Quarto punto: la paura non è un’emozione negativa. Può essere spiacevole ma è estremamente funzionale sia al processo di crescita e sviluppo del bambino sia a tenerlo lontano dai pericoli.
Il suo meccanismo è tanto semplice quanto ancestrale: il bambino rileva uno stimolo che gli genera uno stato di allerta generale. Successivamente, questo stato di attivazione che ne consegue lo porta o a compiere un’azione o, se non è possibile, a permanere in uno stato di tensione fisica e psichica.
Cosa può fare allora un genitore per aiutare il bambino a fronteggiare la sua paura?
Sicuramente è fondamentale che il bambino possa raccontare la sua paura al genitore e che quest’ ultimo non sminuisca o sbeffeggi il contenuto che gli viene riportato o peggio ancora che utilizzi la paura come monito di obbedienza.

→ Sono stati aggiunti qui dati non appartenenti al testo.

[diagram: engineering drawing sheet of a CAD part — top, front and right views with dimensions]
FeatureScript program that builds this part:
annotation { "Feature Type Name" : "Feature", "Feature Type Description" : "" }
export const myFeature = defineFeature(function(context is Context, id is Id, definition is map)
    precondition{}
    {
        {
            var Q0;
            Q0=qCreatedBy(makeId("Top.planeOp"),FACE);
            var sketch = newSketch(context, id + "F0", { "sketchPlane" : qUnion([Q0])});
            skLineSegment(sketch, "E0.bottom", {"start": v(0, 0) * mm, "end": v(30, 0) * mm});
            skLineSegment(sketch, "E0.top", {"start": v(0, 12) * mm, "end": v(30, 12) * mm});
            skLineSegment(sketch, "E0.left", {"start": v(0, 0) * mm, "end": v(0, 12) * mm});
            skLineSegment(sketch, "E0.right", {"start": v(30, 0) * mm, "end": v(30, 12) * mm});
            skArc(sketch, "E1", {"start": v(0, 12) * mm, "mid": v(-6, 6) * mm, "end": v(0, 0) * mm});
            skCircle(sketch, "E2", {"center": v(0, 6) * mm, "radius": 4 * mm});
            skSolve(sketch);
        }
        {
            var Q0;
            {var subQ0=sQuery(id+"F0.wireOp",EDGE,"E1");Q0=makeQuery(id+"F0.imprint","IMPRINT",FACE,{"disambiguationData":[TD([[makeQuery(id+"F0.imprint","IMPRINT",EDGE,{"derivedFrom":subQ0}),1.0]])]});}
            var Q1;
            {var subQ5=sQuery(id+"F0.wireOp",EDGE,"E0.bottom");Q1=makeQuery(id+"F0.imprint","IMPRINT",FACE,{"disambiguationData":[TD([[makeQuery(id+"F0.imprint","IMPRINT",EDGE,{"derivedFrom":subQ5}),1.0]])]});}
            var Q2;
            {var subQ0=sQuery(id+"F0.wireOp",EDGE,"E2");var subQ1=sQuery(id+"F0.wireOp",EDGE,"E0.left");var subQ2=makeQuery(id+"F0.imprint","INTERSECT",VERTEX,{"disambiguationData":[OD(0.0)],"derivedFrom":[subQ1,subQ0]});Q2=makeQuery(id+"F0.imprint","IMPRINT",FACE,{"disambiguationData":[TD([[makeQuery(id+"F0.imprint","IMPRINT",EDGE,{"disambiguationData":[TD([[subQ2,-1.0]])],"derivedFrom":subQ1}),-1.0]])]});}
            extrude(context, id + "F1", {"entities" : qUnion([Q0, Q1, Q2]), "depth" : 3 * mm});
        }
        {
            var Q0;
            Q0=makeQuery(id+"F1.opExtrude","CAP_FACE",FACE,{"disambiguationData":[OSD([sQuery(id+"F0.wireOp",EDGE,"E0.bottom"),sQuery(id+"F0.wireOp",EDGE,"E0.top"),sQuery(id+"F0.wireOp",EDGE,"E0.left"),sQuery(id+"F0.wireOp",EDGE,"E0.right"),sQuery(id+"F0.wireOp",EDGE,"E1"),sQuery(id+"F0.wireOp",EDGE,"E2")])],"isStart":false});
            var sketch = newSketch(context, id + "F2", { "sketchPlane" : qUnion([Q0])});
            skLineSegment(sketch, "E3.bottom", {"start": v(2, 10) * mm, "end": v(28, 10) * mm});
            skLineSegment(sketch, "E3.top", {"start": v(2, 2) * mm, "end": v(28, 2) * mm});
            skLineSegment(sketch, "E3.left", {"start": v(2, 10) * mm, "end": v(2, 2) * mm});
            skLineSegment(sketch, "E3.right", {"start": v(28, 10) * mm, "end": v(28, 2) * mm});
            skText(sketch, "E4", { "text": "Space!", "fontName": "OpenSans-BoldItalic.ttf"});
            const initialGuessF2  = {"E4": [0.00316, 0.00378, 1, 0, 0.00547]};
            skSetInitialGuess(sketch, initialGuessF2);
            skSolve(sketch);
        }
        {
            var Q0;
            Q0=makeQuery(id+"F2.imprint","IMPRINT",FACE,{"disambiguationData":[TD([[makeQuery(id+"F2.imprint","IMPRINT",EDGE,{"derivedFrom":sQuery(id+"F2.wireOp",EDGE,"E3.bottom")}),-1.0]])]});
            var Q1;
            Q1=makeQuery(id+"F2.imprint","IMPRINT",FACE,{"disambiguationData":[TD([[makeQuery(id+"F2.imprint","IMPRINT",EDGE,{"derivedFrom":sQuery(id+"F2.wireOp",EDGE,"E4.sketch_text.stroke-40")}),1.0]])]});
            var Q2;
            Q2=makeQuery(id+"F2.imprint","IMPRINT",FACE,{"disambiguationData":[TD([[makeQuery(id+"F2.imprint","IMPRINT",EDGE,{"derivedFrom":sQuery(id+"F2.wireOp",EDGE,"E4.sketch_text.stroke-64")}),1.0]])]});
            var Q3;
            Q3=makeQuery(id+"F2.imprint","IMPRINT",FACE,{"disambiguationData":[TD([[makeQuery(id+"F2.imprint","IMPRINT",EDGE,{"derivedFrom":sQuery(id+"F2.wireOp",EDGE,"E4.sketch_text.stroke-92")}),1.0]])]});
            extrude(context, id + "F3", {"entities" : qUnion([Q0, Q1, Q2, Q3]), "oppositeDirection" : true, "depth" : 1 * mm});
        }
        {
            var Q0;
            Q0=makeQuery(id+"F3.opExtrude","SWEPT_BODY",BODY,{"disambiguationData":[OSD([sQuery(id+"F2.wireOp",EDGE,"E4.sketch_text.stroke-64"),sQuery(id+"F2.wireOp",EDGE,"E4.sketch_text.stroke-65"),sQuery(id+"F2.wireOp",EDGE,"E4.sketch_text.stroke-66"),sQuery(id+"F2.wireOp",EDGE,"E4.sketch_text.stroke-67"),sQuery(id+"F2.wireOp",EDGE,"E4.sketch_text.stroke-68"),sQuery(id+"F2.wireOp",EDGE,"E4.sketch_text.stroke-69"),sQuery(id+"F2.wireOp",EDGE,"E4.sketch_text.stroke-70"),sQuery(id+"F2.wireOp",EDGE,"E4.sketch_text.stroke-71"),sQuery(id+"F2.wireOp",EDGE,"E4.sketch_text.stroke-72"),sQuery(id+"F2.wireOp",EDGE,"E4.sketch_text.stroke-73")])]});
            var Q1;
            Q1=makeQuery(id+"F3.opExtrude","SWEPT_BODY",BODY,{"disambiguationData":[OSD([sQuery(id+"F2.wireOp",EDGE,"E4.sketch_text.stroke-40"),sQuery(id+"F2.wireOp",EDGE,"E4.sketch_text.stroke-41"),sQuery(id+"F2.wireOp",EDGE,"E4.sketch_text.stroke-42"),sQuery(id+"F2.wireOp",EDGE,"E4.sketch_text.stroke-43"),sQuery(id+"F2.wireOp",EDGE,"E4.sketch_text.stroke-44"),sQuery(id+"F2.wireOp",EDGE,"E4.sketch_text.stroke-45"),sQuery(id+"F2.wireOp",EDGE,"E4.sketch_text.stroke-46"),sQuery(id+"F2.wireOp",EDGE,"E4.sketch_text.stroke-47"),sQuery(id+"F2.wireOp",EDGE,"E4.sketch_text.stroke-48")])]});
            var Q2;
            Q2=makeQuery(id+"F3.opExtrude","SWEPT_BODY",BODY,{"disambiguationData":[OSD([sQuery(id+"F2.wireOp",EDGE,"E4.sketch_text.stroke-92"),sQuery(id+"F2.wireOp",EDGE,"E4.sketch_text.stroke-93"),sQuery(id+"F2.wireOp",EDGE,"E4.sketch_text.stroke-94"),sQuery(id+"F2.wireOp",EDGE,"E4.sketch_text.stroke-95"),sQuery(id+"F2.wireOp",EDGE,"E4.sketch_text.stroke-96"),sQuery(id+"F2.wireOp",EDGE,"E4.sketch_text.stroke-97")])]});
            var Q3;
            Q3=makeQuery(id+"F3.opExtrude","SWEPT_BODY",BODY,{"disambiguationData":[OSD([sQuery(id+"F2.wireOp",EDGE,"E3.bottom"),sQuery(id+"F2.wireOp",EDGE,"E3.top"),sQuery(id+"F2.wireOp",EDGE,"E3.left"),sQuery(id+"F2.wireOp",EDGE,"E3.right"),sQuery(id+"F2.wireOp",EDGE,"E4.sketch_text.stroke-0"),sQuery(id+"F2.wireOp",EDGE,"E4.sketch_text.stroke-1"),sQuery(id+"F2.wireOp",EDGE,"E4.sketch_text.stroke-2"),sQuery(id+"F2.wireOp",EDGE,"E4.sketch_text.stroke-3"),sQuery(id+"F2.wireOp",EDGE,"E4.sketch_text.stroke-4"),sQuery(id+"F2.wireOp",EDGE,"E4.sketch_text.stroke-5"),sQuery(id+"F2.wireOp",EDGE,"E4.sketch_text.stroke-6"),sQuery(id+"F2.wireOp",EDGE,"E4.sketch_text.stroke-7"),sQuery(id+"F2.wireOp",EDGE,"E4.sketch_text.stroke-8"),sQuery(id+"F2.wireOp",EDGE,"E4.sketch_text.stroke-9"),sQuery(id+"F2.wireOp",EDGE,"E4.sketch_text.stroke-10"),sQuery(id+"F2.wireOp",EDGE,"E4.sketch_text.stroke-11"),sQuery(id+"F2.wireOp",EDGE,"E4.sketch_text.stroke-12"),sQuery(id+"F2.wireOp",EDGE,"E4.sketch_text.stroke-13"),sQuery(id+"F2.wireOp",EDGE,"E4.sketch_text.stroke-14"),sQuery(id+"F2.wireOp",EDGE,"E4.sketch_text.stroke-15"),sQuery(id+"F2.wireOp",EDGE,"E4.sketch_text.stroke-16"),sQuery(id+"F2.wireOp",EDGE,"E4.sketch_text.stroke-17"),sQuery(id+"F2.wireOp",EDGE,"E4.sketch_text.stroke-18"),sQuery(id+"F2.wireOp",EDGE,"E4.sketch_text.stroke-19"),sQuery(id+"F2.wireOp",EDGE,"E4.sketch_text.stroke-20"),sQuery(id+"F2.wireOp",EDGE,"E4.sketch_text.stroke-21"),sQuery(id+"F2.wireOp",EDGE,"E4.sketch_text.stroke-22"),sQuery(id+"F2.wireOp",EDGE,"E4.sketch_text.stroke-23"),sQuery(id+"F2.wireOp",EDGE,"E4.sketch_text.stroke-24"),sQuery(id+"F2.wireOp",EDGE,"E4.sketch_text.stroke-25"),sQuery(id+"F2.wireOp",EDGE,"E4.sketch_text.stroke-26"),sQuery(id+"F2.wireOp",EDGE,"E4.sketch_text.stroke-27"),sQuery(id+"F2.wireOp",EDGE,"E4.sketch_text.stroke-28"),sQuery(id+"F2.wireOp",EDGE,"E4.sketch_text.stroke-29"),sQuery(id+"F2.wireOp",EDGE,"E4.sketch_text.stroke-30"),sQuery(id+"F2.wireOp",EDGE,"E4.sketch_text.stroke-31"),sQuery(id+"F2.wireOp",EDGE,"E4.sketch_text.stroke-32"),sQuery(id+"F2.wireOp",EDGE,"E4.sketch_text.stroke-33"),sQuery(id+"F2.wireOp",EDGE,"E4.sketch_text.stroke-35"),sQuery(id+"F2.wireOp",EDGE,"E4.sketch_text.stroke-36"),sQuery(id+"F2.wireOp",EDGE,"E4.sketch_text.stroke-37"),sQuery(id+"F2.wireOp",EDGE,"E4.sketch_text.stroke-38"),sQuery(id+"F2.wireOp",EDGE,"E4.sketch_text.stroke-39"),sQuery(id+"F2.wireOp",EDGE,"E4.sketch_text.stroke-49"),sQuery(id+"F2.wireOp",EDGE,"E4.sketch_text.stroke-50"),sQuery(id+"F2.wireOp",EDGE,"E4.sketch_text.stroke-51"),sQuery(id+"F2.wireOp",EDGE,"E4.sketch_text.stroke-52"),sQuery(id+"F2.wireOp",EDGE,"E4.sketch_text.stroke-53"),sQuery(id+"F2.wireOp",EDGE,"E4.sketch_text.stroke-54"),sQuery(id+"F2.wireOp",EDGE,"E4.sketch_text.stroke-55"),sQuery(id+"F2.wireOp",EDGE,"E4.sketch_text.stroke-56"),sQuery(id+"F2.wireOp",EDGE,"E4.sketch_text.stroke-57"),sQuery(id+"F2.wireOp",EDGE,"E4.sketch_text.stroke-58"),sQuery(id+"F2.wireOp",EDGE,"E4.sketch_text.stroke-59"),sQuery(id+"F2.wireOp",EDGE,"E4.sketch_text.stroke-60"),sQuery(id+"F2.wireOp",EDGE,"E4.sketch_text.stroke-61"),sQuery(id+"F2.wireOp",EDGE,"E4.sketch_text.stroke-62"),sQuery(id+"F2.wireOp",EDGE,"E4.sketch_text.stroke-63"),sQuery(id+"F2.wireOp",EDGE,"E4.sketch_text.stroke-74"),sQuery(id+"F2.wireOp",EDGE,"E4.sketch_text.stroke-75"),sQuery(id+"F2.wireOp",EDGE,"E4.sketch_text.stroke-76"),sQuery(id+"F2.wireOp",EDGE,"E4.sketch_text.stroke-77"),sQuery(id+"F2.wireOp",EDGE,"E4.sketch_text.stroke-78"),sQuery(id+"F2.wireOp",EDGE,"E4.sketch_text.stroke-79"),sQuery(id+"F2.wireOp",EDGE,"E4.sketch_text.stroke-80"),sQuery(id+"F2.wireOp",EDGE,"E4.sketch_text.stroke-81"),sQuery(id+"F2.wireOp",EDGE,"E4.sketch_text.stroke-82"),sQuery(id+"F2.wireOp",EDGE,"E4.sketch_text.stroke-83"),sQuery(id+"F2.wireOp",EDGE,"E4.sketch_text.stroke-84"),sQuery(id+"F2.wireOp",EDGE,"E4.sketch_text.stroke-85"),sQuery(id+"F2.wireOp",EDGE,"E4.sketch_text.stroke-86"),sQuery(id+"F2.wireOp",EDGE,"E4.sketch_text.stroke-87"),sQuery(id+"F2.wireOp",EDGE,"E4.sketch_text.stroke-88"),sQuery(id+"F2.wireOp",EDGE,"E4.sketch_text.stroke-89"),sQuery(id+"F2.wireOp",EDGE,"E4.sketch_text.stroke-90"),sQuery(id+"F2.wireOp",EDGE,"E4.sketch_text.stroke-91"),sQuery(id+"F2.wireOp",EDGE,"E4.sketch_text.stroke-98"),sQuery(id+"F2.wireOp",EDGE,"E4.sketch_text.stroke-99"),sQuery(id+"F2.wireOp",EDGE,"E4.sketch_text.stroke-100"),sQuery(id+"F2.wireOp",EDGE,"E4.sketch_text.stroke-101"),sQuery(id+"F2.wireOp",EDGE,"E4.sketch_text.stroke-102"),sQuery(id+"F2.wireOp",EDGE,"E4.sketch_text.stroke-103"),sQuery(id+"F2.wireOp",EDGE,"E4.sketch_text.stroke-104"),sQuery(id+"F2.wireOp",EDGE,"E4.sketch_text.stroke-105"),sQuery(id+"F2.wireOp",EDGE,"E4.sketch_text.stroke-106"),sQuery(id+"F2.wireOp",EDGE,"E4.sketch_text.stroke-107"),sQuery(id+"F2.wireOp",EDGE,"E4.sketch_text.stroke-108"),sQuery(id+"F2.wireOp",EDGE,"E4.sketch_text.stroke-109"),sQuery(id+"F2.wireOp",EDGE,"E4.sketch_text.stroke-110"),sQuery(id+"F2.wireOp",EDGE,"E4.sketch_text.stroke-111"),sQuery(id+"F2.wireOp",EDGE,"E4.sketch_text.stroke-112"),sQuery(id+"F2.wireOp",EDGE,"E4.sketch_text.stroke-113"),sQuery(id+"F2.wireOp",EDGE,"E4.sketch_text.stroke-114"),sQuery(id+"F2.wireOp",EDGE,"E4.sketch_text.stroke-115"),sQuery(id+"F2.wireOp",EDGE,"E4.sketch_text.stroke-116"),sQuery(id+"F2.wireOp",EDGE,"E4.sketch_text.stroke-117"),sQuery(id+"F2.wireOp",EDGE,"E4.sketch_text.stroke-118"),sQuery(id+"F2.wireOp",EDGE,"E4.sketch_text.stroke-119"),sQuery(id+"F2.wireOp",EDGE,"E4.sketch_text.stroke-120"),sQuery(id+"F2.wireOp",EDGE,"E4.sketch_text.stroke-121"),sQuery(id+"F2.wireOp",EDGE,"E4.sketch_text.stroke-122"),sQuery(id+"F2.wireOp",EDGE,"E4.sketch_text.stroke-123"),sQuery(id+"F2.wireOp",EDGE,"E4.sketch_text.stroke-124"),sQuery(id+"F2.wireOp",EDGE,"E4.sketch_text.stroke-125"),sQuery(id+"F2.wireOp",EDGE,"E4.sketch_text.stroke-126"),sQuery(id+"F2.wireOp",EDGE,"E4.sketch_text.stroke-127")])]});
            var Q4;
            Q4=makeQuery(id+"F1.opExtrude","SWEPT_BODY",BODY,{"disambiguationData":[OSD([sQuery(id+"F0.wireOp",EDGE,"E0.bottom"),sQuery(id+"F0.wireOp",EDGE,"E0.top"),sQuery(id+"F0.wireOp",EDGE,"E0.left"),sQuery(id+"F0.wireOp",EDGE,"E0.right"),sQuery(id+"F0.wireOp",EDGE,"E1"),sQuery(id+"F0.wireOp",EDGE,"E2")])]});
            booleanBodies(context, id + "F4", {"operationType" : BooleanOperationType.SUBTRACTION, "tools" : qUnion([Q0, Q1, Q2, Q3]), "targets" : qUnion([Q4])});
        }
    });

È fondamentale che nel bambino si cominci a costituire il ruolo della compagnia come antidoto alla paura per cui possiamo pensare di accompagnare il bambino nel posto temuto, oppure guardare insieme a lui quei mostri che ha visto nel cartone che tanto lo hanno spaventato e spostare il focus attentivo su altri dettagli che magari trasformeranno quella scena da terribilmente spaventosa a divertente.
Per concludere, quando le paure del bambino fanno la loro comparsa o si mantengono attive in un’età che supera quella fisiologica, quando sono talmente intense da divenire ingestibili per il bambino e il genitore e impediscono una qualità di vita adeguata impedendo esperienze fondamentali ai fini dello sviluppo, è bene ricorrere all’aiuto di uno Psicoterapeuta Cognitivo Comportamentale e specialista nel trattamento EMDR. Infatti, molti studi scientifici e fonti autorevoli come la American Psychiatric Association (APA) affermano che la Psicoterapia Cognitivo Comportamentale e il trattamento EMDR sono i trattamenti di prima linea indicati per la gestione della paura in età evolutiva poiché aiutano il bambino a gestire le sue emozioni e a sviluppare pensieri più positivi generando così più serenità sia in lui sia nella sia famiglia.
BIBLIOGRAFIA
Crotti, E., & Magni, A. (2013). Bambini e paure. IL CASTELLO SRL.
Ruffino, G. (2020). Sistemi motivazionali, meccanismi di difesa e arousal. Psicologia, 22, 49.